4.2 Gestione delle eccezioni
In particolari circostanze il rispetto delle previsioni standard potrebbe non consentire di conseguire obiettivi di notevole rilevanza per gli interessi per il Gruppo. In tali casi potrebbe quindi rendersi opportuno / necessario, nel doveroso perseguimento dell'interesse aziendale, superare i limiti e/o scostarsi dai criteri di definizione o dalle modalità di liquidazione delle severance previsti dalla presente Politica, in particolare per quanto riguarda la stipula di patti di non concorrenza e/o sollecitazione.
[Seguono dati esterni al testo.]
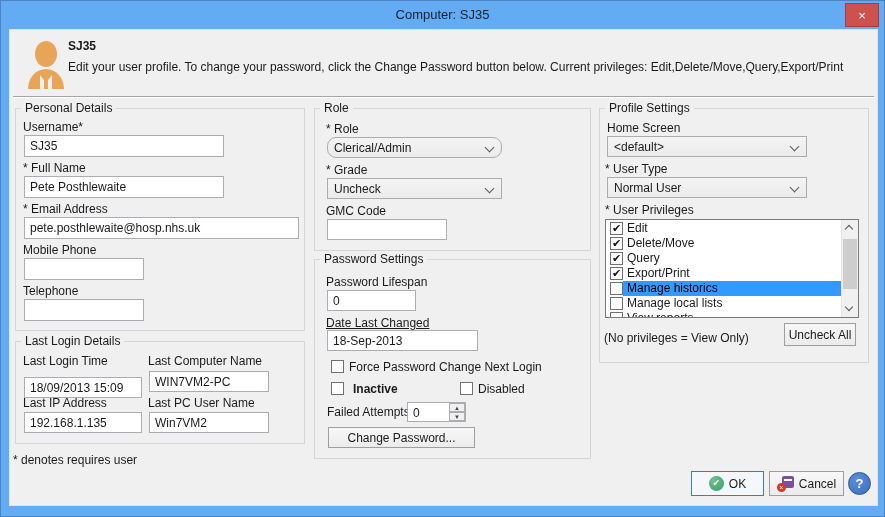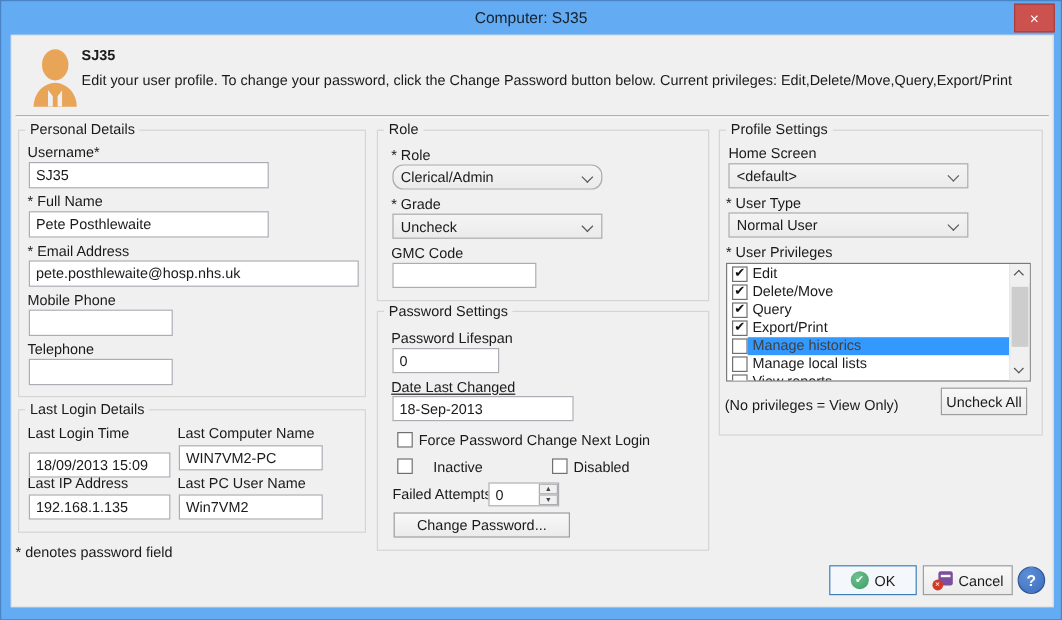--- a/index.html
+++ b/index.html
@@ -49,7 +49,7 @@
   .lb-row{display:flex;align-items:center;height:15px;}
   .lb-row .cb{position:static;flex:0 0 13px;margin-left:4px;}
   .lb-label{flex:1;margin-left:0;padding-left:4px;height:15px;line-height:15px;white-space:nowrap;}
-  .lb-row.selected .lb-label{background:var(--selection-blue);color:#404040;}
+  .lb-row.selected .lb-label{background:var(--selection-blue);color:#000000;}
   .sbar{position:absolute;top:0;right:0;bottom:0;width:17px;background:#f0f0f0;border-left:1px solid #e5e5e5;}
   .sb-btn{position:absolute;left:0;width:16px;height:16px;background:#f0f0f0;border:0;padding:0;cursor:pointer;}
   .sb-up{top:0;} .sb-dn{bottom:0;}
In tali casi è previsto un particolare processo autorizzativo che richiede:
- l'esplicitazione nella singola proposta delle motivazioni e/o vantaggi per l'azienda che suggeriscono la deviazione, accompagnata dal parere del responsabile della funzione giuslavoristica interna e/o legale esterno;
- il parere della funzione Compliance globale (per il personale più rilevante) o locale (per il resto del personale);
- l'approvazione finale da parte del livello gerarchicamente superiore rispetto a quello al quale normalmente competerebbe la decisione sulla base della configurazione dei poteri e delle relative deleghe;
- informativa al Comitato Remunerazione sulle eccezioni così approvate (solo per il personale più rilevante);
- informativa sulle severance per il personale più rilevante nell'ambito della relazione annuale sulla remunerazione, comprese le eccezioni approvate.